**DOCUMENT TEXT:**
+++
- Theatrical release poster
- Directed by: Euzhan Palcy
- Screenplay by: Colin Welland Euzhan Palcy
- Based on: A Dry White Season by Andre Brink
- Produced by: Paula Weinstein
- Starring: Donald Sutherland; Janet Suzman; Jürgen Prochnow; Zakes Mokae; Susan Sarandon; Marlon Brando;
- Cinematography: Pierre-William Glenn Kelvin Pike
- Edited by: Glenn Cunningham Sam O'Steen
- Music by: Dave Grusin
- Production companies: Davros Films Sundance Productions
- Distributed by: MGM/UA
- Release date: September 22, 1989;
- Running time: 107 minutes
- Countries: United States France
- Language: English
- Budget: $9 million
- Box office: $3,766,879

= A Dry White Season =

1989 film by Euzhan Palcy

A Dry White Season is a 1989 American drama film directed by Euzhan Palcy, and starring Donald Sutherland, Jürgen Prochnow, Marlon Brando, Janet Suzman, Zakes Mokae and Susan Sarandon. It was written by Colin Welland and Palcy, based upon André Brink's novel A Dry White Season. Robert Bolt also contributed uncredited revisions of the screenplay. It is set in South Africa in 1976 and deals with the subject of apartheid. Brando was nominated for the Academy Award for Best Supporting Actor.

==Plot==

In 1976, in South Africa during apartheid, Ben Du Toit is a South African school teacher at a school for whites only. One day, the son of his gardener, Gordon Ngubene, gets beaten by the white police after he gets caught by the police during a peaceful demonstration for a better education policy for black people in South Africa. Gordon asks Ben for help since both their sons know each other. After Ben refuses to help because of his trust in the police, Gordon gets caught by the police as well and is tortured by Captain Stolz. Against the will of his wife Susan and his daughter Suzette, Ben tries to find out more about the disappearance of his gardener by himself. Following the discoveries of the murders of both Gordon and his son by the police, Ben decides to bring this incident up before a court with Ian McKenzie as lawyer but loses. Afterwards, he continues to act by himself and supports a small group of black people, including his driver Stanley Makhaya, to interview others to promote social change. This does not go unnoticed by his work colleagues with the school principal Cloete firing Ben for betraying the status quo prompting Ben to assault him leading to Ben being forced at gunpoint off the premises. His son is later expelled from the same place of education for fighting after his classmates turn on him accusing him of being a communist race traitor.
+++
**TASKS TO PERFORM:**
a: In the article on A Dry White Season, who made uncredited revisions to the screenplay?
b: Extend the article on A Dry White Season, starting right after its last sentence.

**PROVIDED MATERIAL:**
+++
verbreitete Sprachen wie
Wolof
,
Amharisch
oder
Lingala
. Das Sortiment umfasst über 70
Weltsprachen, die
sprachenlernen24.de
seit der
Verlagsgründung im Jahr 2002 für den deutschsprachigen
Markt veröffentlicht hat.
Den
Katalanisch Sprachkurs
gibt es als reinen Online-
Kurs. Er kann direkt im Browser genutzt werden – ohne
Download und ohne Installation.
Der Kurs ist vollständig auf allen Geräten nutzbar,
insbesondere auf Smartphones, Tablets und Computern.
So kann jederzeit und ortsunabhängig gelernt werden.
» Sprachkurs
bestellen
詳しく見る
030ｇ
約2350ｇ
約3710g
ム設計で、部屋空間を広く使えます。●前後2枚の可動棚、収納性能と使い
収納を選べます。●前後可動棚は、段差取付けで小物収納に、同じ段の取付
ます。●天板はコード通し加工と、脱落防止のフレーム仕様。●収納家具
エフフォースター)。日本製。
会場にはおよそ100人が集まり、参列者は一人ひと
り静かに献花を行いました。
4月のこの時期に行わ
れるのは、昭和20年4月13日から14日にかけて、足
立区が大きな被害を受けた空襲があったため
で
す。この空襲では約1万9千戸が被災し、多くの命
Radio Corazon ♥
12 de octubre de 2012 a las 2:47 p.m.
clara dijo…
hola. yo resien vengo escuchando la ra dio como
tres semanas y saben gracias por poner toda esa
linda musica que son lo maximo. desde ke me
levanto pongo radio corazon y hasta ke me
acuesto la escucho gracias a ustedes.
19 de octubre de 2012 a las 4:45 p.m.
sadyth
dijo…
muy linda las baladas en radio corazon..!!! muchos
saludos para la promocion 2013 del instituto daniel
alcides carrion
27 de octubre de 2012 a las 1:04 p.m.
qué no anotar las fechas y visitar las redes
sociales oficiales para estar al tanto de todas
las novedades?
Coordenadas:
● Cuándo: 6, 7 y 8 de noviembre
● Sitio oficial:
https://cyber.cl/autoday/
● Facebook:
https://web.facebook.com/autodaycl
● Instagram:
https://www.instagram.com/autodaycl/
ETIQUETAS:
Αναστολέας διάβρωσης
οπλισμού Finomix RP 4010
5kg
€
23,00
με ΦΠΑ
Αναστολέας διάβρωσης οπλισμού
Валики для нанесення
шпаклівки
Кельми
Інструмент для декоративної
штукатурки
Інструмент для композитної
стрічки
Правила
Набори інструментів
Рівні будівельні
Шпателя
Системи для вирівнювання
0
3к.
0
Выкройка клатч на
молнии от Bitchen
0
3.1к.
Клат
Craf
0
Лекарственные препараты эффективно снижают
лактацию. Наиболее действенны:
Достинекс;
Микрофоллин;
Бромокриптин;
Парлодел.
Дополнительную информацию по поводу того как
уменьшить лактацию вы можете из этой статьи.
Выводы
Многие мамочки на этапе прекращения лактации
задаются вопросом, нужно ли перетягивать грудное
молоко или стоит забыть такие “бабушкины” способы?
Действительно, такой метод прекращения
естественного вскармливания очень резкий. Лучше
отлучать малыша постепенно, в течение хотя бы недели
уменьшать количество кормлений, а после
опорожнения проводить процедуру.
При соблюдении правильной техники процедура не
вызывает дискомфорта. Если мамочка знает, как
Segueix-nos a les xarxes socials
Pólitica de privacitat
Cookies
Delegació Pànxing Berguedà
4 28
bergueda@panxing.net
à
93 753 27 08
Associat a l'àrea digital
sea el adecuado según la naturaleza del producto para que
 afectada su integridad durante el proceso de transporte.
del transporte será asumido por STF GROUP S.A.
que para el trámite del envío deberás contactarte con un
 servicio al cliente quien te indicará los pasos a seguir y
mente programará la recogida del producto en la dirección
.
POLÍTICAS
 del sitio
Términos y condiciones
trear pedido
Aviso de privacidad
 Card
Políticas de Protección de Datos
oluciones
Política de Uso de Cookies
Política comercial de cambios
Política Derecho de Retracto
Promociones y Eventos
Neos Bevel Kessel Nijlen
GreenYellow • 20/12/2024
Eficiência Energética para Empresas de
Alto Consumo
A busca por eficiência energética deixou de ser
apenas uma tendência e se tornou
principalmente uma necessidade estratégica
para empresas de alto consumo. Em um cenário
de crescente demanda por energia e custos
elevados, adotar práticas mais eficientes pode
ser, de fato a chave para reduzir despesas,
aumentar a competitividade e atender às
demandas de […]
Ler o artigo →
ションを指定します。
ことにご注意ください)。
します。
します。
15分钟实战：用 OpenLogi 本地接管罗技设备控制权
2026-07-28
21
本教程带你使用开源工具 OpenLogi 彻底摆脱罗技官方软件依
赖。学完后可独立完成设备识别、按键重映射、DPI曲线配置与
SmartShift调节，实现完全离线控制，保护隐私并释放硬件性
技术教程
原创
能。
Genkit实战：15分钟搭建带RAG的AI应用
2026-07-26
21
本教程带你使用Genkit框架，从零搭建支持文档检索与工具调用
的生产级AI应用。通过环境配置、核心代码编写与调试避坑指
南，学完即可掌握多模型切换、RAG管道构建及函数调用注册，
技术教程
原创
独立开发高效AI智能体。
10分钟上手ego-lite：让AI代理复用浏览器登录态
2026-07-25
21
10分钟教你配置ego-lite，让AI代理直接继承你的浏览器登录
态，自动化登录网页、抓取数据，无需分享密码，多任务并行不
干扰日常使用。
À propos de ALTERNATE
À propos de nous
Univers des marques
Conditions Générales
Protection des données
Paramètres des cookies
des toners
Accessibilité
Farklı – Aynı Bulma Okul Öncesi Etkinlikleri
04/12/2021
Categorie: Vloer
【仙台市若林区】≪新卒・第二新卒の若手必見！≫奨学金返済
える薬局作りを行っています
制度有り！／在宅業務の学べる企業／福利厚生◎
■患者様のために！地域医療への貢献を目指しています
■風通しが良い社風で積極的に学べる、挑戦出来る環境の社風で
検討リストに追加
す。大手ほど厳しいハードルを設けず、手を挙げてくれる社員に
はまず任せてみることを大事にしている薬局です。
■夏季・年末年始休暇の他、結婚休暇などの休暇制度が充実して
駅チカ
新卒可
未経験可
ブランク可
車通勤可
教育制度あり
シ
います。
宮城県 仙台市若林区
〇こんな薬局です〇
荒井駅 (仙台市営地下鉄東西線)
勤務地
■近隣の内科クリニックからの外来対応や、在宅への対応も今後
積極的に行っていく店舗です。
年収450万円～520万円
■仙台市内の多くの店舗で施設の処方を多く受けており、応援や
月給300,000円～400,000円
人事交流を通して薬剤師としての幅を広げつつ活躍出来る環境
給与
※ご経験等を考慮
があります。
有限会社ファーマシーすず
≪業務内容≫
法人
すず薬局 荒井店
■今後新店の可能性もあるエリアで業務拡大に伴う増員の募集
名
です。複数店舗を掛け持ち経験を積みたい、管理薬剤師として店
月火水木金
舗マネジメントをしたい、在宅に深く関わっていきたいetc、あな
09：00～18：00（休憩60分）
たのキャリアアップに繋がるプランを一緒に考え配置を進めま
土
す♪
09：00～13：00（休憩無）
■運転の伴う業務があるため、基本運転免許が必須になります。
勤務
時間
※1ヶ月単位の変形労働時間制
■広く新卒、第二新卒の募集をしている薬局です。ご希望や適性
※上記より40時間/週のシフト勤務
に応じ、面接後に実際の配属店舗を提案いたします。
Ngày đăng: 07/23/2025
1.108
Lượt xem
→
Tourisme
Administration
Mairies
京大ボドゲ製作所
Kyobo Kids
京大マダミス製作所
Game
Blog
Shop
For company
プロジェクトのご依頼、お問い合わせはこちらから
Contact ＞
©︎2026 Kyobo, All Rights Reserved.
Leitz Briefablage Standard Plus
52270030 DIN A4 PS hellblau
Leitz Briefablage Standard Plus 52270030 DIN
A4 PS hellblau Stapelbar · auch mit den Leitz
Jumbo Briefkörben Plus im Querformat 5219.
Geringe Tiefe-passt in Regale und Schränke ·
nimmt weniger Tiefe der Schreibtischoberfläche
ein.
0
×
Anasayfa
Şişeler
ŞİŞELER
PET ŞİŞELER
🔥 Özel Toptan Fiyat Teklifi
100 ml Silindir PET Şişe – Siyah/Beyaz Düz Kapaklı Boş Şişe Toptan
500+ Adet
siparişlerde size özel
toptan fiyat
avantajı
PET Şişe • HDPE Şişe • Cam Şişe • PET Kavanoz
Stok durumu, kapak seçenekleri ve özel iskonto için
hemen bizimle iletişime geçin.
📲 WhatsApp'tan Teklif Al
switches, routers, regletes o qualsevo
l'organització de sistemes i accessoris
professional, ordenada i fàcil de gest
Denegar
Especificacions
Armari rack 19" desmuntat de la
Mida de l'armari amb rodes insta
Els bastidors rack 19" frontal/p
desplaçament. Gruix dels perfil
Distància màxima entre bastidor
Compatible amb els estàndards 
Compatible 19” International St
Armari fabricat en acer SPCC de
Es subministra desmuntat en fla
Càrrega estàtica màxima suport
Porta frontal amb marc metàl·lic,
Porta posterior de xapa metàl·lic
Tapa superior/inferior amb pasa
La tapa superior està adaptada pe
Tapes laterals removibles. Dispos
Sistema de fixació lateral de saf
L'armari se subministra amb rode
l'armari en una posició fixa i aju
+++
**ANSWERS GIVEN:**
a: Robert Bolt

b:
The white police notice their intentions and detain some responsible persons. To file a civil suit, Ben collects affidavits and hides the information at his house. Ben lets his son in on his plans. His son and his daughter both get to know the hiding spots, and after the police search through Ben's house, there is an explosion next to the hiding spot because the daughter betrayed it to the police, but the son saved the documents. Gordon's wife, Emily, is killed when she refuses to be evicted from her home. Ben's wife and daughter leave him. The daughter offers to her father to get the documents to a safer place.

They meet at a restaurant and Ben gives his daughter unbeknownst-to-her fake documents, which she delivers to Captain Stolz. Instead of giving her the documents, Ben passed her a book about art. At the end, Ben is run over by Stolz, who is later shot by Stanley in revenge.

==Production==
Before production, Warner Bros. passed on the project and it went to MGM. Director Euzhan Palcy was so passionate about creating an accurate portrayal on film that she traveled to Soweto undercover, posing as a recording artist, to research the riots. Actor Brando was so moved by Palcy's commitment to social change that he came out of a self-imposed retirement to play the role of the human rights lawyer; he also agreed to work for union scale ($4,000), far below his usual fee. The salaries of Sutherland and Sarandon were also reduced and the film was budgeted at only $9 million. Euzhan Palcy became the first female director and the first black director, to direct Marlon Brando.

The film was shot at Pinewood Studios, Buckinghamshire, England and on location in Zimbabwe.

===Soundtrack===
Dave Grusin composed the score that is mostly on the subtle side for the movie. There is no major theme here other than South African trumpeter Hugh Masekela's mournful flugelhorn passages during the film's saddest scenes. Kritzerland released the soundtrack on CD, featuring 15 songs from the film's soundtrack and four added "bonus tracks" (two alternative takes and two source cues). The CD of the soundtrack fails to mention contributing musicians, including Hugh Masekela, nor includes any of the three Ladysmith Black Mambazo songs (written by Joseph Tshabalala) used so prominently in the film.

==Reception==
The film was released at a time when South Africa was undergoing great political upheaval and regular demonstrations. The film itself was initially banned by South African censors, who said it could harm President F. W. de Klerk's attempts at apartheid reform. The ban was later lifted in September 1989 and the movie was screened at the Weekly Mail Film Festival in Johannesburg.

Brando's performance in the movie earned him an Academy Award nomination for Best Supporting Actor, and he received the Best Actor Award at the Tokyo Film Festival. For her outstanding cinematic achievement, Palcy received the "Orson Welles Award" in Los Angeles.

===Box office===
A Dry White Season earned $3.8 million in the United States, against a budget of $9 million.

It earned £334,314 in the UK.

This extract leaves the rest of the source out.